### Text for analysis
□ □ □ □ □
A positive electrode used for such an electrode assembly is manufactured by applying a mixture of a positive electrode active material, a conductive agent, and a binder to a positive electrode current collector, such as metal foil, and drying the mixture. A filler may be further added as needed.

In addition, a negative electrode is manufactured by applying a negative electrode material to a negative electrode current collector, such as metal foil, and drying the negative electrode material. Ingredients described above in connection with the positive electrode may be further optionally included as needed.

There is an increasing necessity for an apparatus capable of stably and successively supplying an electrode in an electrode and electrode assembly manufacturing process in order to improve productivity of a secondary battery manufacturing process and to reduce a process defect rate.

<CIT> discloses a secondary battery electrode production system including a plurality of electrode reels configured to store an electrode material in a wound state in order to successively supply the electrode material, an unwinding portion configured to successively supply the electrode material from the plurality of electrode reels, a line position control (LPC) sensor or an edge position control (EPC) sensor, and a meandering adjustment means configured to align the position of the electrode material such that the electrode material moves along a predetermined movement path. However, the above patent publication relates only to a system capable of producing an electrode from an electrode material at high speed and does not disclose an apparatus capable of successively supplying an electrode in various processes for production of a secondary battery. Accordingly, there is an urgent need to develop technology therefor.

Further prior art is described <CIT>, <CIT> and <CIT>.

The present invention has been made in view of the above problems, and it is an object of the present invention to provide an apparatus for automatically supplying an electrode in succession in various processes for manufacturing a secondary battery and an automatic electrode supply method.
□ □ □ □ □
### Work item A
Transcribe the electrode manufacturing passage from "The present invention has" up to and including "electrode supply method.".
### Work item B
According to the electrode manufacturing passage, which two kinds of sensor does the cited secondary battery electrode production system include?
The rows play no part in this.
□ □ □ □ □
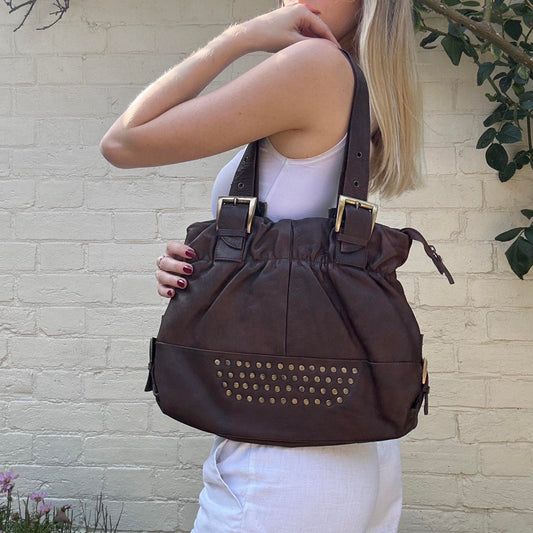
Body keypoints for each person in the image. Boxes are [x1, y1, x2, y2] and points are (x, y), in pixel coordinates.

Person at [100, 1, 423, 531]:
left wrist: (237, 37)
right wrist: (207, 267)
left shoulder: (315, 65)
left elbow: (122, 142)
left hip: (284, 461)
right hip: (357, 447)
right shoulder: (361, 78)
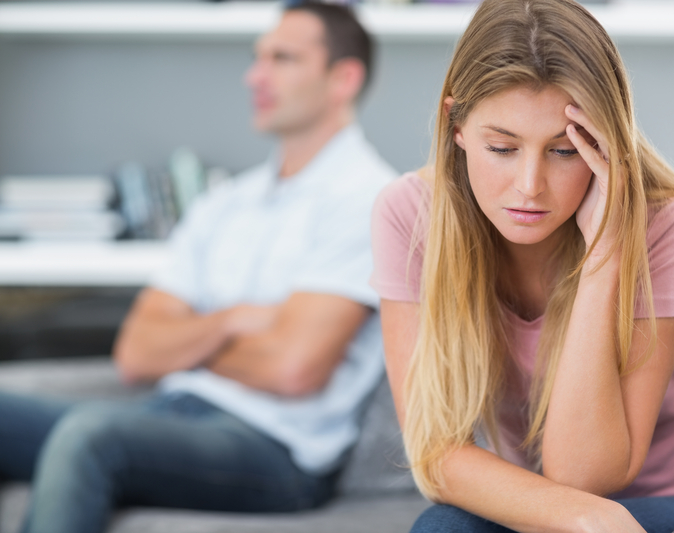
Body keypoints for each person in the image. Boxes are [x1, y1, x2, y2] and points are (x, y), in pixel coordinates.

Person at [370, 0, 674, 532]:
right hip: (568, 509)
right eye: (502, 147)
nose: (529, 186)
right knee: (444, 527)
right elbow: (435, 454)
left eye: (564, 152)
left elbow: (583, 472)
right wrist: (589, 519)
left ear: (606, 146)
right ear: (457, 126)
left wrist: (605, 249)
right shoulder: (410, 214)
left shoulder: (673, 227)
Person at [0, 3, 395, 533]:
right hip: (171, 415)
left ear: (343, 77)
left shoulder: (369, 201)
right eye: (258, 57)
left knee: (90, 433)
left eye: (282, 58)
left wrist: (187, 341)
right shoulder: (226, 202)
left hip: (275, 450)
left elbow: (293, 368)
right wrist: (232, 320)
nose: (254, 75)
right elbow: (136, 353)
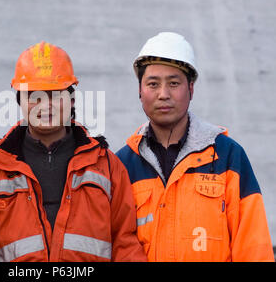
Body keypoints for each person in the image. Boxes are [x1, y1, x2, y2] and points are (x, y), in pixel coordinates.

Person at [0, 41, 146, 262]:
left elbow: (125, 245)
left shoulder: (106, 165)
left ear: (73, 100)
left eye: (55, 95)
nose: (45, 105)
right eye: (34, 96)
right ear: (19, 102)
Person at [116, 32, 274, 261]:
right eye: (153, 84)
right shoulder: (122, 165)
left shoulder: (228, 156)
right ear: (140, 90)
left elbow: (253, 245)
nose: (163, 94)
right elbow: (116, 243)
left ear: (191, 88)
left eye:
□ □ □ □ □
### Written response A
The present invention has been made in view of the above problems, and it is an object of the present invention to provide an apparatus for automatically supplying an electrode in succession in various processes for manufacturing a secondary battery and an automatic electrode supply method.

### Written response B
A line position control (LPC) sensor or an edge position control (EPC) sensor.